|© Mark D. Ruffner, 2011|
I was noticing that my readers seem to enjoy looking at my posting on guilloche, and that got me thinking about our fascination with spirals, and a favorite American toy — the Spirograph!
|designobserver.com and vintagetoysillustrated.com|
If you were of a certain age in 1967, the biggest Christmas present of the year was Kenner's Spirograph. By fitting together a variety of plastic pieces, one could make an endless combination of guilloche patterns, or spirals. Kenner also sold a deluxe model, with many more pieces and the possibility of even more fun creations.
I missed out on the Spirograph because I was well beyond the age of those kids on the box cover; actually I was already away from home.
But in the 1950s, I played with the precursor of the Spirograph — the Magic Designer!
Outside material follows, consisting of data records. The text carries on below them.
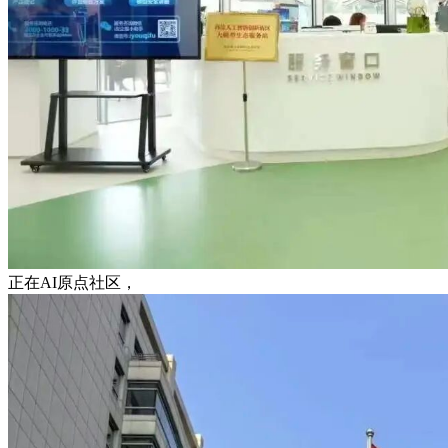
正在AI原点社区，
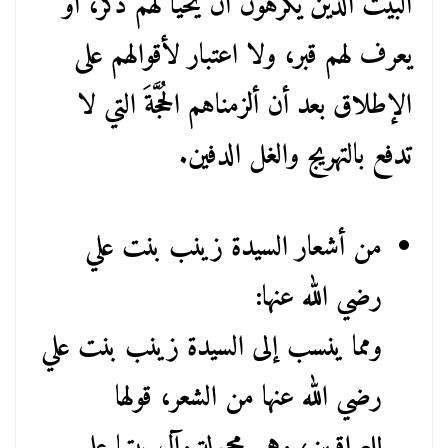
البيت الذين يكرهون أن يحيا لهم ذكر، أو
يعرف لهم قبر، ولا اعتبار لأقوالهم على
الإطلاق بعد أن ألزمناهم الحُجَّةَ التي لا
تدفع بالتهريج والغل الدفين.
من أشعار السيدة زينب بنت علي
رضي الله عنها:
ومما ينسب إلى السيدة زينب بنت علي
رضي الله عنها من الشعر، قولها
I still have it, box and all.
No plastic here — this was a designing machine! All the parts were metal, and the Magic Designer had the look of an engineering instrument. It came with its own neato paper die cuts for drawing. I still have a supply of those, too.
Below is information on the disc envelope for reordering. Note that the 6¢ postage would have been extra, for special handling!
The Magic Designer was a hugely popular Christmas present in its own time, and I should know. The Christmas morning I received mine, I didn't get much time to play with it because my father and grandfather were having all the fun!
Today I enjoy creating mandalas, which occasionally appear spiral-like. I created the header of this posting on the computer. It's a better tool for such designs, but I wouldn't be surprised if the ultimate Spirograph is yet to come.